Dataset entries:
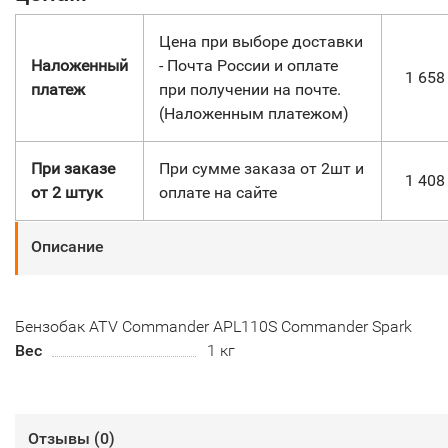
Цена при выборе доставки
Наложенный
- Почта России и оплате
1 65
платеж
при получении на почте.
(Наложенным платежом)
При заказе
При сумме заказа от 2шт и
1 40
от 2 штук
оплате на сайте
Описание
Бензобак ATV Commander APL110S Commander Spark
Вес
1 кг
Отзывы (
0
)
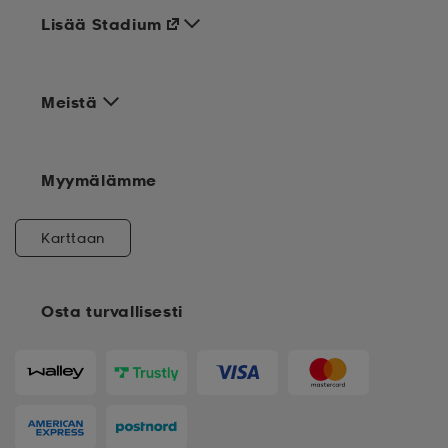
Lisää Stadium
Meistä
Myymälämme
Karttaan
Osta turvallisesti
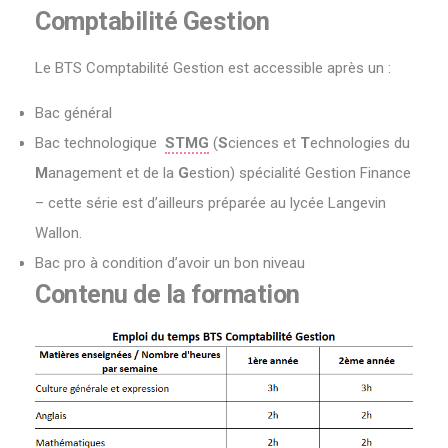
Comptabilité Gestion
Le BTS Comptabilité Gestion est accessible après un :
Bac général
Bac technologique
STMG
(
S
ciences et
T
echnologies du
M
anagement et de la
G
estion) spécialité Gestion Finance
– cette série est d’ailleurs préparée au lycée Langevin
Wallon.
Bac pro à condition d’avoir un bon niveau
Contenu de la formation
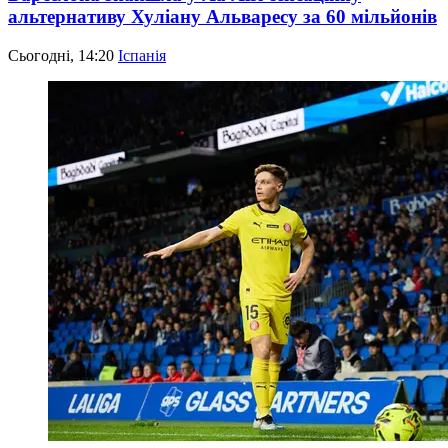
альтернативу Хуліану Альваресу за 60 мільйонів
Сьогодні, 14:20
Іспанія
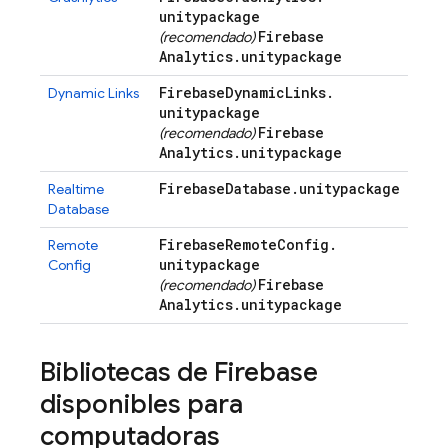
unitypackage
Firebase
(recomendado)
Analytics
.
unitypackage
Firebase
Dynamic
Links
.
Dynamic Links
unitypackage
Firebase
(recomendado)
Analytics
.
unitypackage
Firebase
Database
.
unitypackage
Realtime
Database
Firebase
Remote
Config
.
Remote
unitypackage
Config
Firebase
(recomendado)
Analytics
.
unitypackage
Bibliotecas de Firebase
disponibles para
computadoras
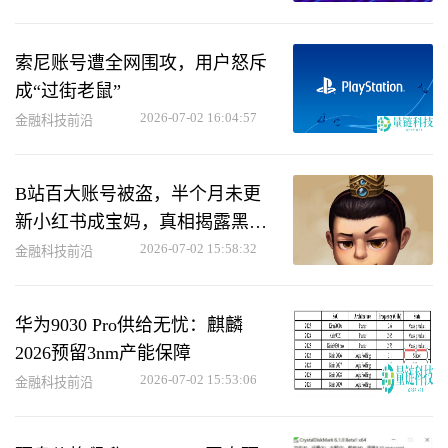
索尼账号遭全网围攻，用户怒斥
成“过街老鼠”
2026-07-02 16:04:57
金融科技前沿
B站百大账号被盗，半个月未更
新小红书成宝妈，真相揭露黑产
作祟
2026-07-02 15:58:32
金融科技前沿
华为9030 Pro供给无忧：麒麟
2026预留3nm产能保障
2026-07-02 15:53:06
金融科技前沿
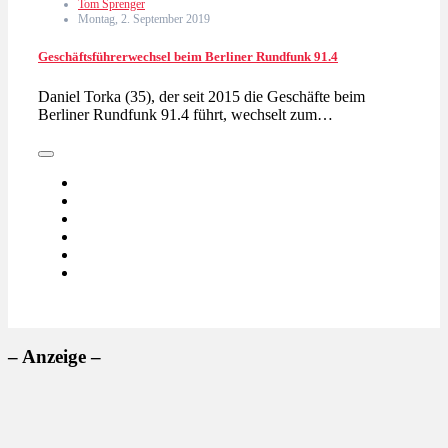
Tom Sprenger
Montag, 2. September 2019
Geschäftsführerwechsel beim Berliner Rundfunk 91.4
Daniel Torka (35), der seit 2015 die Geschäfte beim
Berliner Rundfunk 91.4 führt, wechselt zum…
– Anzeige –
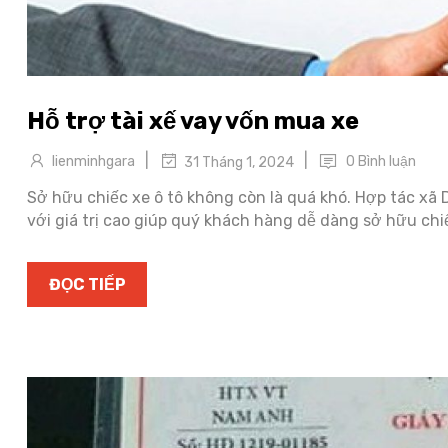
Hỗ trợ tài xế vay vốn mua xe
|
|
lienminhgara
0 Bình luận
31 Tháng 1, 2024
Sở hữu chiếc xe ô tô không còn là quá khó. Hợp tác xã D
với giá trị cao giúp quý khách hàng dễ dàng sở hữu ch
ĐỌC TIẾP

TASK:
Rewrite the whole listing with every "Firebase" swapped for "Google Firebase" and all other text left unchanged. Leave the pictures out of your answer.

WRITTEN SOLUTION:
Цена при выборе доставки
Наложенный
- Почта России и оплате
1 65
платеж
при получении на почте.
(Наложенным платежом)
При заказе
При сумме заказа от 2шт и
1 40
от 2 штук
оплате на сайте
Описание
Бензобак ATV Commander APL110S Commander Spark
Вес
1 кг
Отзывы (
0
)
Lisää Stadium
Meistä
Myymälämme
Karttaan
Osta turvallisesti
Comptabilité Gestion
Le BTS Comptabilité Gestion est accessible après un :
Bac général
Bac technologique
STMG
(
S
ciences et
T
echnologies du
M
anagement et de la
G
estion) spécialité Gestion Finance
– cette série est d’ailleurs préparée au lycée Langevin
Wallon.
Bac pro à condition d’avoir un bon niveau
Contenu de la formation
альтернативу Хуліану Альваресу за 60 мільйонів
Сьогодні, 14:20
Іспанія
unitypackage
Google Firebase
(recomendado)
Analytics
.
unitypackage
Google Firebase
Dynamic
Links
.
Dynamic Links
unitypackage
Google Firebase
(recomendado)
Analytics
.
unitypackage
Google Firebase
Database
.
unitypackage
Realtime
Database
Google Firebase
Remote
Config
.
Remote
unitypackage
Config
Google Firebase
(recomendado)
Analytics
.
unitypackage
Bibliotecas de Google Firebase
disponibles para
computadoras
索尼账号遭全网围攻，用户怒斥
成“过街老鼠”
2026-07-02 16:04:57
金融科技前沿
B站百大账号被盗，半个月未更
新小红书成宝妈，真相揭露黑产
作祟
2026-07-02 15:58:32
金融科技前沿
华为9030 Pro供给无忧：麒麟
2026预留3nm产能保障
2026-07-02 15:53:06
金融科技前沿
Tom Sprenger
Montag, 2. September 2019
Geschäftsführerwechsel beim Berliner Rundfunk 91.4
Daniel Torka (35), der seit 2015 die Geschäfte beim
Berliner Rundfunk 91.4 führt, wechselt zum…
– Anzeige –
Hỗ trợ tài xế vay vốn mua xe
|
|
lienminhgara
0 Bình luận
31 Tháng 1, 2024
Sở hữu chiếc xe ô tô không còn là quá khó. Hợp tác xã D
với giá trị cao giúp quý khách hàng dễ dàng sở hữu ch
ĐỌC TIẾP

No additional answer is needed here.